Weekend reading: Meat, Cultured and Not
I’ve been seeing lots of books about meat lately. Here are two recent ones.
Josh Berson. The Meat Question: Animals, Humans, and the Deep History of Food. MIT Press, 2019.
The author is an Australian social scientist, a vegan, who has produced a deep dive into the history of the use of meat as food and as cultural symbol. As he puts it,
The aim of this book is to unpack what I’ve come to call the Meat Question–Should humans be eating meat, and if so who, and what kinds, and how much?–in the most comprehensive way possible. The perspective…is deep deep in that it encompasses the history of human meat eating and human relationships with other gregarious vertebrates over a span of more than 2 million years. (p. 2)
This [book’s] perspective is centered on my conviction that the economic violence of meat has less to do with who can and cannot afford it than with how meat serves to prop up a system of asymmetric benefits from all forms of human activity, not just that related to food. Growing demand for meat is not simply an outcome of growing affluence. It is a symptom of the inequality and oppression that have accompanied that affluence. (p. 294)

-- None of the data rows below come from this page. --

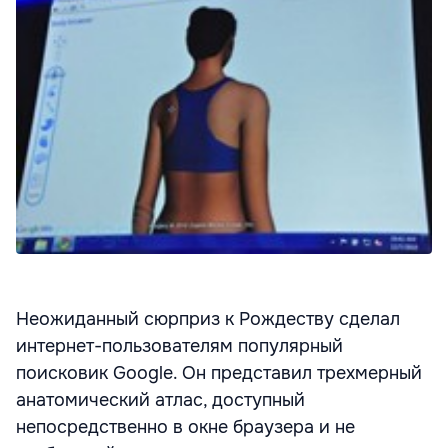
Неожиданный сюрприз к Рождеству сделал
интернет-пользователям популярный
поисковик Google. Он представил трехмерный
анатомический атлас, доступный
непосредственно в окне браузера и не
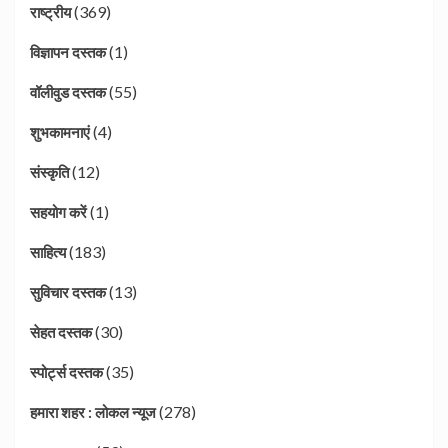
(369)
राष्ट्रीय
(1)
विज्ञापन दस्तक
(55)
वॉलीवुड दस्तक
(4)
शुभकामनाएं
(12)
संस्कृति
(1)
सहयोग करें
(183)
साहित्य
(13)
सुविचार दस्तक
(30)
सेहत दस्तक
(35)
स्पोर्ट्स दस्तक
(278)
हमारा शहर : लोकल न्यूज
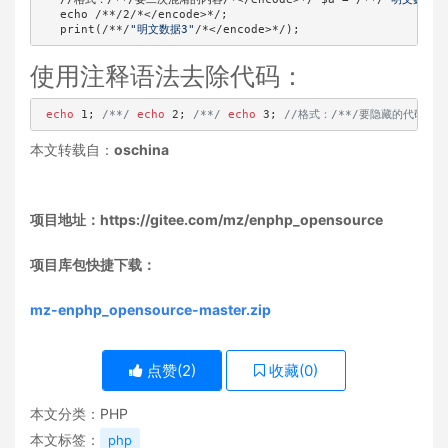
   echo /*
*
/2/
*<
/encode>*/
;

   print(
/*
*/
"明文数据3"
/*<
/encode>*/
);
使用注释语法去除代码：
echo
1
; 
/*
*/
echo
2
; 
/**/
echo
3
; 
//格式：/*
*/要隐藏的代码/*
*
本文转载自：
oschina
项目地址：https://gitee.com/mz/enphp_opensource
项目库包快捷下载：
mz-enphp_opensource-master.zip
点赞(
2
)
收藏(
0
)
本文分类：
PHP
本文标签：
php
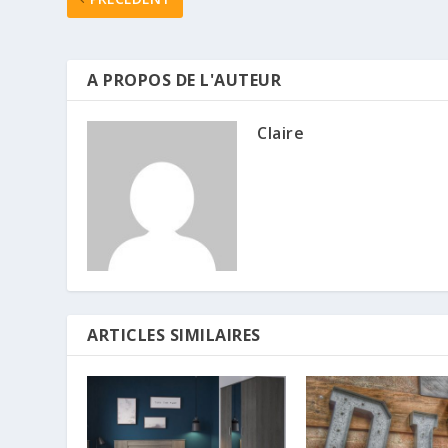
A PROPOS DE L'AUTEUR
Claire
ARTICLES SIMILAIRES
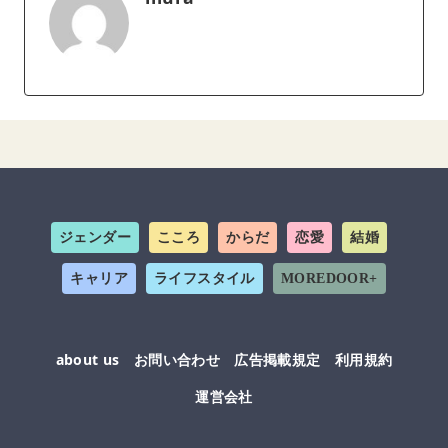
ジェンダー
こころ
からだ
恋愛
結婚
キャリア
ライフスタイル
MOREDOOR+
about us
お問い合わせ
広告掲載規定
利用規約
運営会社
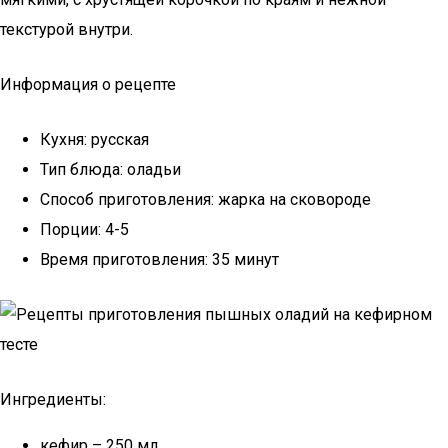
текстурой внутри.
Информация о рецепте
Кухня: русская
Тип блюда: оладьи
Способ приготовления: жарка на сковороде
Порции: 4-5
Время приготовления: 35 минут
Ингредиенты:
кефир – 250 мл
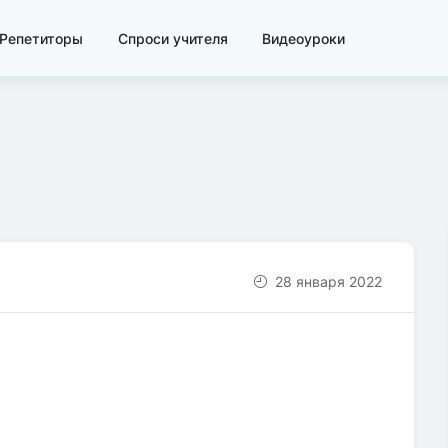
Репетиторы
Спроси учителя
Видеоуроки
28 января 2022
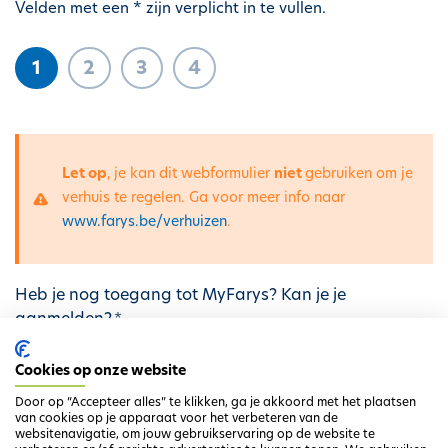
Velden met een * zijn verplicht in te vullen.
h
o
1
2
3
4
u
d
g
a
a
Let op
, je kan dit webformulier
niet
gebruiken om je
W
n
verhuis te regelen. Ga voor meer info naar
a
www.farys.be/verhuizen
.
a
r
Heb je nog toegang tot MyFarys? Kan je je
s
aanmelden?
c
Ja
h
Cookies op onze website
Nee
u
Door op “Accepteer alles” te klikken, ga je akkoord met het plaatsen
w
van cookies op je apparaat voor het verbeteren van de
websitenavigatie, om jouw gebruikservaring op de website te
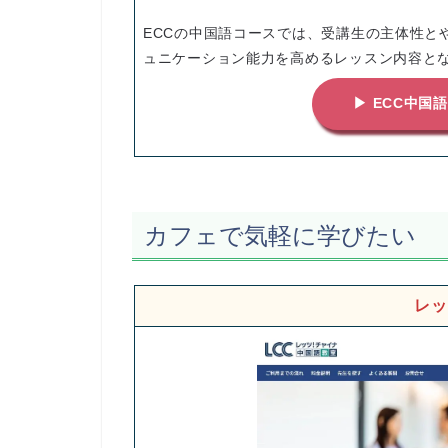
ECCの中国語コースでは、受講生の主体性と
ュニケーション能力を高めるレッスン内容と
▶ ECC中国
カフェで気軽に学びたい
レッ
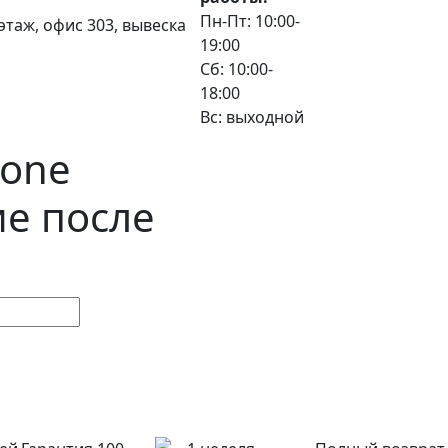
Пн-Пт: 10:00-
3 этаж, офис 303, вывеска
19:00
Сб: 10:00-
18:00
Вс: выходной
hone
е после
и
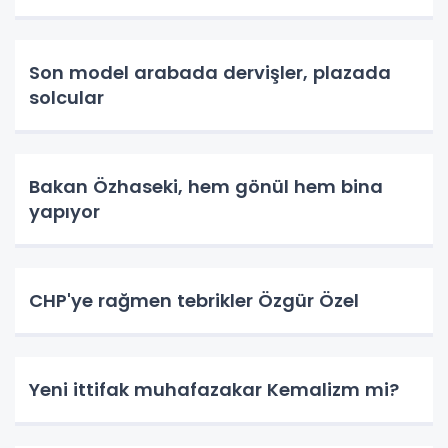
Son model arabada dervişler, plazada
solcular
Bakan Özhaseki, hem gönül hem bina
yapıyor
CHP'ye rağmen tebrikler Özgür Özel
Yeni ittifak muhafazakar Kemalizm mi?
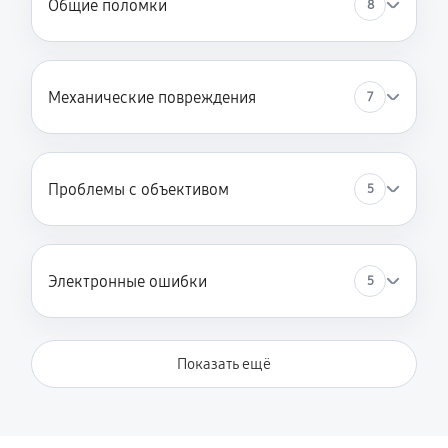
Общие поломки
8
Механические повреждения
7
Проблемы с объективом
5
Электронные ошибки
5
Показать ещё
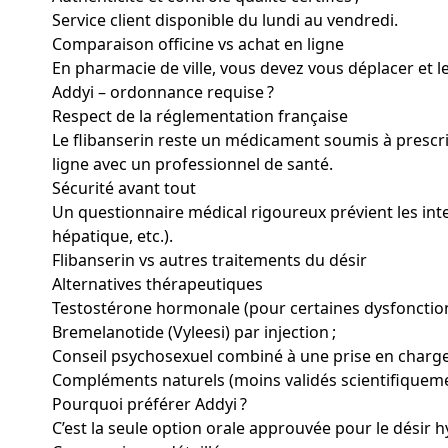
Service client disponible du lundi au vendredi.
Comparaison officine vs achat en ligne
En pharmacie de ville, vous devez vous déplacer et l
Addyi – ordonnance requise ?
Respect de la réglementation française
Le flibanserin reste un médicament soumis à prescri
ligne avec un professionnel de santé.
Sécurité avant tout
Un questionnaire médical rigoureux prévient les int
hépatique, etc.).
Flibanserin vs autres traitements du désir
Alternatives thérapeutiques
Testostérone hormonale (pour certaines dysfonction
Bremelanotide (Vyleesi) par injection ;
Conseil psychosexuel combiné à une prise en charge
Compléments naturels (moins validés scientifiqueme
Pourquoi préférer Addyi ?
C’est la seule option orale approuvée pour le désir 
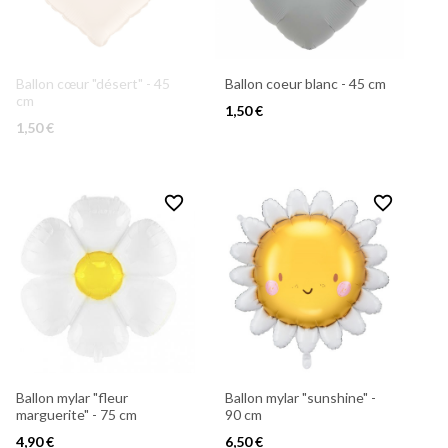
Ballon cœur "désert" - 45
Ballon coeur blanc - 45 cm
cm
1,50 €
1,50 €
favorite_border
favorite_border
Ballon mylar "fleur
Ballon mylar "sunshine" -
marguerite" - 75 cm
90 cm
4,90 €
6,50 €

Benjamin Aldes Wurgaft. Meat Planet: Artificial Flesh and the Future of Food. University of California Press, 2019.
This book examines the brand-new industry creating lab-based meat. These products are not yet on the market but are of such enormous public and economic interest that they are well worth book-length treatment.
This book tells the story of what I found, and what I did not find, in the course of my time in the small, strange world of cultured meat, during what seemed to be the early years of an emerging technology. I expected to spend time in laboratories…This did happen in some measure, but for the most part I found myself with very little laboratory science to observe and a great many public conversations about cultured meat to participate in and sort through. (p. 15)
But cultured meat, too, raises moral questions. Not questions about our moral regard for harvested cells, but questions about the implications cultured meat may hold for our moral regard for animals….It is relatively easy to see how cultured meat would or would not suit different philosophical arguments for animal protection….But assuming that cultured meat leads to abolition of animal agriculture, it will change our sense of what these creatures, these nonhuman animals, are doing in the world. (p. 133)
Both of these books deal with the moral, philosophical, cultural, historical, and socioeconomic implications of meat-eating, although from quite different perspectives.